### [Provided material]

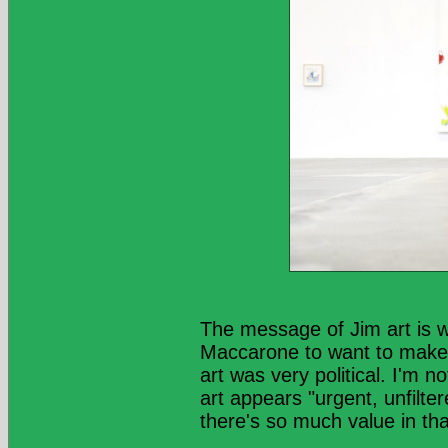
The message of Jim art is 
Maccarone to want to make t
art was very political. I'm 
art appears "urgent, unfilter
there's so much value in tha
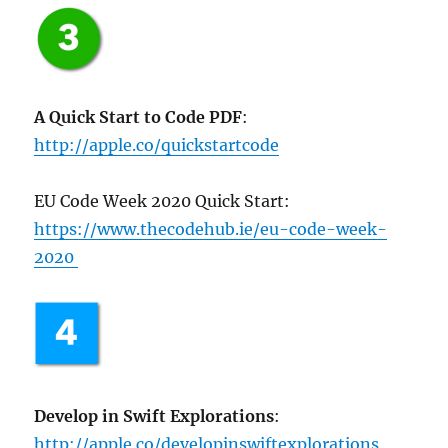
A Quick Start to Code PDF
:
http://apple.co/quickstartcode
EU Code Week 2020 Quick Start:
https://www.thecodehub.ie/eu-code-week-
2020
Develop in Swift Explorations
:
http://apple.co/developinswiftexplorations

### [Your goal]
Can you return, unchanged, the lines starting at the one that contains "A Quick Start to Code PDF" and ending at the last line of the rows?

### [Expected answer]
A Quick Start to Code PDF
:
http://apple.co/quickstartcode
EU Code Week 2020 Quick Start:
https://www.thecodehub.ie/eu-code-week-
2020
Develop in Swift Explorations
:
http://apple.co/developinswiftexplorations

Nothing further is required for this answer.